Colloquium

Using Sentinel-1/2 data , supplemented with Landsat, for detection and classification of cover crops in the Netherlands, and to estimate their growth duration

Organised by Laboratory of Geo-information Science and Remote Sensing
Date

Wed 25 May 2022 09:00 to 09:30

Venue Gaia, building number 101
Droevendaalsesteeg 3
101
6708 PB Wageningen
+31 (0) 317 - 48 17 00
Room 1

By Harm van Dinther

Abstract
In my thesis, I researched monitoring cover crops in the Netherland using satellite imagery. The research questions originate from Cosun Beet Company (CBC), the largest beet processor in the Netherlands. This cooperation is interested in knowing more about cover crop growth before the beet production of their farmers. Cover crops are non-commercial crops seeded between two main crops. The crops cover the soil during winter, which gives multiple advantages to the soil and the environment. The first part of the study contains a time-series analysis using an algorithm created by Wageningen Environmental Research (WENR). During this thesis, this code is improved and expanded. Using the NDVI of Sentinel-2 and Landsat-7/8, the algorithm detects cover crops using a threshold during a set period in the winter. The results are validated with the use of data from CBC, which resulted in an overall accuracy of 80.3, 83.5, and 85% for three winters (2017-18, 2018-19, and 2019-20). Next, the start and end times of cover crops are estimated by the algorithm, wherefrom the cover crop’s duration can be derived. The start time is estimated by the NDVI, and the end time is estimated by both the NDVI and coherence. The coherence, derived from Sentinel-1, is the amount of similarity between two consecutive radar images and can therefore give insight into the field's structure changes. Due to a lack of ground-truth data, the resulting time estimations could not be validated with actual start and end times. Instead, validation is applied by using visual analysis of the time series, wherefrom we could conclude that the algorithm performs reasonably well in estimating the beginning and end dates of cover crops. Besides the time-series analysis, also machine learning is applied for the winter of 2018-19 in the form of Random Forest. Binary classification into fields with cover crops and bare soil resulted in an overall accuracy of 81.5%. Multiclass classification into the cover crop types fodder radish, yellow mustard, grasses, Japanese oats, rye, and the class ‘other’ is executed and achieved a maximum overall accuracy of 52.5%.
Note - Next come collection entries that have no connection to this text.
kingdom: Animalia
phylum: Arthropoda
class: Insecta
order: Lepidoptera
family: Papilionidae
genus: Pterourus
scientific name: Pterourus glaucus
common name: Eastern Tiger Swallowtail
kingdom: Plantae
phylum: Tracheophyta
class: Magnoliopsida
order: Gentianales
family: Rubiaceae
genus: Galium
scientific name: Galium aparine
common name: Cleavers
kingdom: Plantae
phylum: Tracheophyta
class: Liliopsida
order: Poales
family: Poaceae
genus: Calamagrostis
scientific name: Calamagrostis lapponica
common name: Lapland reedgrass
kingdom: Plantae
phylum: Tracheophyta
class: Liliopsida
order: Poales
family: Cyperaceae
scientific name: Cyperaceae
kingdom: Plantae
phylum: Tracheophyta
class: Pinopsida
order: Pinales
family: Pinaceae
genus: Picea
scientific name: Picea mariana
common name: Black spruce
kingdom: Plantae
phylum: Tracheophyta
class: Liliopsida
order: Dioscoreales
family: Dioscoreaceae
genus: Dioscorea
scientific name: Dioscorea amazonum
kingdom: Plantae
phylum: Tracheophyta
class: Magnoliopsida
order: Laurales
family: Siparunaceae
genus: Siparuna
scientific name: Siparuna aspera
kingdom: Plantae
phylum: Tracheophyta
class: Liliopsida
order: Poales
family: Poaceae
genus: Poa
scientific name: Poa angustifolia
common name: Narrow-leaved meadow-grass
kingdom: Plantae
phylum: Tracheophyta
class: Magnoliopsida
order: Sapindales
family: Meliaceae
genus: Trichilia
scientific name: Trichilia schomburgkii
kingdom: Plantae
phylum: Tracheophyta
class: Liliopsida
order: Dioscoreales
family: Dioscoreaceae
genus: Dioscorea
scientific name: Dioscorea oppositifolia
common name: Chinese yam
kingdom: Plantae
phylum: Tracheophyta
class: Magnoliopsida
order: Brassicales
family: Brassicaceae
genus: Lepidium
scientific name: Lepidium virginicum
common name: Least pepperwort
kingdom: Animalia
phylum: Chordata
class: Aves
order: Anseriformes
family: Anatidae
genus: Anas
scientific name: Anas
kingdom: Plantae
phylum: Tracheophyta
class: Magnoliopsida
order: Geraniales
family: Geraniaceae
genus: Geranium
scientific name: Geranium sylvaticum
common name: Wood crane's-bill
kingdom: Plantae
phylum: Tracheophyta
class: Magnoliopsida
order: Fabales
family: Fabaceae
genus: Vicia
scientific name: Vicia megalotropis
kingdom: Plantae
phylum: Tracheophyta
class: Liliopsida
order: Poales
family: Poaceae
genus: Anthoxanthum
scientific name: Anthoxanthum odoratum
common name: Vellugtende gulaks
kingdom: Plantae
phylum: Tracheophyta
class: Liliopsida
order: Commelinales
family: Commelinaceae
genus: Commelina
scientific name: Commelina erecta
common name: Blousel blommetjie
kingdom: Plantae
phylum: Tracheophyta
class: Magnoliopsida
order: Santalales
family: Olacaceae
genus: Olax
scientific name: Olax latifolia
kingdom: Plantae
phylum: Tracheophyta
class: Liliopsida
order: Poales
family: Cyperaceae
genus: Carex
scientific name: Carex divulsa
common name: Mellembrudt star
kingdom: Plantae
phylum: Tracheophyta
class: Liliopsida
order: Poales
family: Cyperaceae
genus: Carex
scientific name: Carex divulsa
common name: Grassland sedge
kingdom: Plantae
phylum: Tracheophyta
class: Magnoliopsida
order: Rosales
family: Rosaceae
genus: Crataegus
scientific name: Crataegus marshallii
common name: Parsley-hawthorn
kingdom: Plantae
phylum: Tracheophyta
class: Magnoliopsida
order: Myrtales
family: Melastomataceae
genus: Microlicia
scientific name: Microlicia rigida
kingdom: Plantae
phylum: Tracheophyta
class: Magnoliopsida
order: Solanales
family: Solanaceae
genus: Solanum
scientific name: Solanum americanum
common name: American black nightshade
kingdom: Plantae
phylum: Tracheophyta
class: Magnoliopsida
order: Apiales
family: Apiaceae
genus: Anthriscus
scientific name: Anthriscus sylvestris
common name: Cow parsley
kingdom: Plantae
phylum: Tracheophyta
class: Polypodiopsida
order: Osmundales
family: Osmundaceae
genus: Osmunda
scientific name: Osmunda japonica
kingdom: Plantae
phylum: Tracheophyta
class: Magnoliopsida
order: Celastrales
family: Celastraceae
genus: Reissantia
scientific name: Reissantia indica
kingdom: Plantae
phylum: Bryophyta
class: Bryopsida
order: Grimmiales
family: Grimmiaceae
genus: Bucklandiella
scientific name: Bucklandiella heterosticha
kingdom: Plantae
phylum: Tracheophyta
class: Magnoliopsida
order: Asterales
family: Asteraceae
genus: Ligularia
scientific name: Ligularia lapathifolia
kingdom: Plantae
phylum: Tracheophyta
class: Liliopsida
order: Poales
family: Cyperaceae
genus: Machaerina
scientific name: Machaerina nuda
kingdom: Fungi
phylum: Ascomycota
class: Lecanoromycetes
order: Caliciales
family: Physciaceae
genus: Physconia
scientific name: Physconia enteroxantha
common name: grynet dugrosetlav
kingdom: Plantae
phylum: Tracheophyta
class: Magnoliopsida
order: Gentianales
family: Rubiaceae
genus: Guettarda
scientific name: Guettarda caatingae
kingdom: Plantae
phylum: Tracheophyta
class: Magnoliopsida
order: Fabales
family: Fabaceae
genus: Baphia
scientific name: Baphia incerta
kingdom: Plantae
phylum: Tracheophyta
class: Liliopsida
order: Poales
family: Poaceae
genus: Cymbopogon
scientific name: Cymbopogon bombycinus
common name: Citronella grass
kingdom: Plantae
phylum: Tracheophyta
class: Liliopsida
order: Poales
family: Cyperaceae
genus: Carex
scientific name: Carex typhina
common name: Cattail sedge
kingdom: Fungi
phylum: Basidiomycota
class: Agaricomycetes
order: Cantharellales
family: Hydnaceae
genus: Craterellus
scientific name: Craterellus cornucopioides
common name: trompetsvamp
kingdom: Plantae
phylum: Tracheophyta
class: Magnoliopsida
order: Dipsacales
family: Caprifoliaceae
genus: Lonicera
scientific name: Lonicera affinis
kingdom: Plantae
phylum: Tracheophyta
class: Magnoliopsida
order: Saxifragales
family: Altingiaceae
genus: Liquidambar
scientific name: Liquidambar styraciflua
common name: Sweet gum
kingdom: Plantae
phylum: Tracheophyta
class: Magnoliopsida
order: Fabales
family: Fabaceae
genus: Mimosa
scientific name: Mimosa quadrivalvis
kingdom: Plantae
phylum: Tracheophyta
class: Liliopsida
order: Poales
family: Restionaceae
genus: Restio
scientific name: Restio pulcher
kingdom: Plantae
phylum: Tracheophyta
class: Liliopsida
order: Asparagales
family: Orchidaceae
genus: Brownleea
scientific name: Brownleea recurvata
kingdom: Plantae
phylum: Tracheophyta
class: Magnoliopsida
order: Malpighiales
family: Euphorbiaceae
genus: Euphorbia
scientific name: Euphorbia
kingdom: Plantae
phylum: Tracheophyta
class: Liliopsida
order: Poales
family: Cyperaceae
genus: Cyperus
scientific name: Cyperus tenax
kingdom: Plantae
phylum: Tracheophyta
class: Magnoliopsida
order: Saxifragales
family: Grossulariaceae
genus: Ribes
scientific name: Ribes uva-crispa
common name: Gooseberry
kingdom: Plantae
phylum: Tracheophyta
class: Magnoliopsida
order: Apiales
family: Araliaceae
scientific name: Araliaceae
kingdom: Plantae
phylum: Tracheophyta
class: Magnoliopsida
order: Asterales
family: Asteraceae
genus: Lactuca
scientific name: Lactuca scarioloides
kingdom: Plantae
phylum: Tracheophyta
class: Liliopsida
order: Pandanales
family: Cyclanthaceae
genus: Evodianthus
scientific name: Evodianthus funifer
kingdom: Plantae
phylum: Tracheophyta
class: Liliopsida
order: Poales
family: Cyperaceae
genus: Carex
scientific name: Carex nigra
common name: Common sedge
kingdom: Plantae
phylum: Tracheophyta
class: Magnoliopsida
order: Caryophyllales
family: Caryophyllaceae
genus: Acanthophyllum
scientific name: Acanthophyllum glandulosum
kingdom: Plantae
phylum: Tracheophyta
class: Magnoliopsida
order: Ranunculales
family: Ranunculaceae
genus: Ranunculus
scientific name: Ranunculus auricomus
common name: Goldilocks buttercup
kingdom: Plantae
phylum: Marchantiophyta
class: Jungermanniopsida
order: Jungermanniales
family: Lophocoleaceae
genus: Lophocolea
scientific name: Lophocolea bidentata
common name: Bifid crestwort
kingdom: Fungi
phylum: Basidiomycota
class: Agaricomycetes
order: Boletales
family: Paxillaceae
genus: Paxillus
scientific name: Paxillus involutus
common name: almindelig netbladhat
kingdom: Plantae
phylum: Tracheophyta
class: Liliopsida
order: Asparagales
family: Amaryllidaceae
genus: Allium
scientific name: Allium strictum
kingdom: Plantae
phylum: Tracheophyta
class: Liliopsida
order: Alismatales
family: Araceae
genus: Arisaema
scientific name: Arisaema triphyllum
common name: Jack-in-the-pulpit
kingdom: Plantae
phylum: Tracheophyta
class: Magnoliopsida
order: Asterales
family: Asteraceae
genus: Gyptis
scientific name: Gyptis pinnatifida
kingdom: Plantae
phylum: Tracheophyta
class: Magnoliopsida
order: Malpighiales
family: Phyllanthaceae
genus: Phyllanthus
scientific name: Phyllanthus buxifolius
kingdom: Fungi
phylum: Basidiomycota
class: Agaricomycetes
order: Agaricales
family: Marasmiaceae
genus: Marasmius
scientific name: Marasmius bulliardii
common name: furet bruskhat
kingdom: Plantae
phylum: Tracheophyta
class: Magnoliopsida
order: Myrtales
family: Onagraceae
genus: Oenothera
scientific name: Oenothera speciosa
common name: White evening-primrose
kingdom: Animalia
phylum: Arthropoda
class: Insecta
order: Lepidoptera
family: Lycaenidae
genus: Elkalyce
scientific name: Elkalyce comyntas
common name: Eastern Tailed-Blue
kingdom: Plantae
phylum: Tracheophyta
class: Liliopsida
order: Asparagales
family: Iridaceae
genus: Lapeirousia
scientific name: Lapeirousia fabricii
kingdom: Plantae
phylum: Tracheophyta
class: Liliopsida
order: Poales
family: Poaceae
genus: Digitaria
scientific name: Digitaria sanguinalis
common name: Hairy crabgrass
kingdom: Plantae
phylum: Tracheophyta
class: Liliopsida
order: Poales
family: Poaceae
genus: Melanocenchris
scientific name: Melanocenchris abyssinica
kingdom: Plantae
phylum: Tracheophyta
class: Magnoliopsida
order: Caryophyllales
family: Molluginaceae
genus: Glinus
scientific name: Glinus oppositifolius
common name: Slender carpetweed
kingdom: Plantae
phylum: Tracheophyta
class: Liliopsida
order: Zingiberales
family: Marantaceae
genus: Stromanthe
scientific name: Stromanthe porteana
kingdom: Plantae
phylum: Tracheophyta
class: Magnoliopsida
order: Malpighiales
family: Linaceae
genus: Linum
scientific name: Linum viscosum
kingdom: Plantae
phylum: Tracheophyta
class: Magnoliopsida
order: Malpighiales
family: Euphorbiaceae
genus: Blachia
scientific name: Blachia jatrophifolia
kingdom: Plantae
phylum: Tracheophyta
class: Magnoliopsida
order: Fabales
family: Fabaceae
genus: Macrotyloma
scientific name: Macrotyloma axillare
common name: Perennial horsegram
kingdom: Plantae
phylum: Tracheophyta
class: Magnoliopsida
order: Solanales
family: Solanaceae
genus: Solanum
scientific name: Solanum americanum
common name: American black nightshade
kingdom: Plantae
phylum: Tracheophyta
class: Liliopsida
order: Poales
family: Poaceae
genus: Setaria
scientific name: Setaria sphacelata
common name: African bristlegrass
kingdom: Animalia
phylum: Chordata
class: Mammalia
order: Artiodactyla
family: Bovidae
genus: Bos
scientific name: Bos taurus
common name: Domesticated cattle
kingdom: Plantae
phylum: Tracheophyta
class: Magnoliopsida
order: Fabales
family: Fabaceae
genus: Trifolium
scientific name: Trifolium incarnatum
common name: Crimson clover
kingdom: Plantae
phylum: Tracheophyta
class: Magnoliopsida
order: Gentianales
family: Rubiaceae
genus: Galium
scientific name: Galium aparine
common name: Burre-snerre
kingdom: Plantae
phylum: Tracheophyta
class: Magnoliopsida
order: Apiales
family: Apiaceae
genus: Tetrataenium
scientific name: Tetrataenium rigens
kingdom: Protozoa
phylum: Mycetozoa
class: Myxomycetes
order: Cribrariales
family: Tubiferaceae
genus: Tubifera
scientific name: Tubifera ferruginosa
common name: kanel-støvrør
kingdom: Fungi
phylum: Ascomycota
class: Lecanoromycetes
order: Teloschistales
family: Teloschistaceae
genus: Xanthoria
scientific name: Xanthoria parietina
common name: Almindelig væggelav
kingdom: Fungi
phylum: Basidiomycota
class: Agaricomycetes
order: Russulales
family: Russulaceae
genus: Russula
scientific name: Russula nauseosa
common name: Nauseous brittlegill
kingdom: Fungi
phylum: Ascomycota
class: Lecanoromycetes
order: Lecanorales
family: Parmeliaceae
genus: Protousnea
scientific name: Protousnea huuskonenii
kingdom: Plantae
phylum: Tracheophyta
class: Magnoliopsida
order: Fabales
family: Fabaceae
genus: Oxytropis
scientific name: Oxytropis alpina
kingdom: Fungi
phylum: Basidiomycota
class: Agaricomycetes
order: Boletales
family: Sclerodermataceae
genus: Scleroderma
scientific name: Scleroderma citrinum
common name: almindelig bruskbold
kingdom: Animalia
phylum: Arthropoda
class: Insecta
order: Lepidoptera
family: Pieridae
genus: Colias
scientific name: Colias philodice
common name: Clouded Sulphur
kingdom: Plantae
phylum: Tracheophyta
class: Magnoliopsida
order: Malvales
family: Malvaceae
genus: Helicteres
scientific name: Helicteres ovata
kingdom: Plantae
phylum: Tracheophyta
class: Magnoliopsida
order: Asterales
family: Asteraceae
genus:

One of the main difficulties during the research was the limited amount of optical imagery. In winter, cloud formation is generally high. This results in less datapoint on the time series and limited input data for the machine learning. For follow-up research, the estimations of the start and end times should be compared with collected ground-truth data to get a better conclusion about the algorithm's performance in estimating the start and end of cover crops.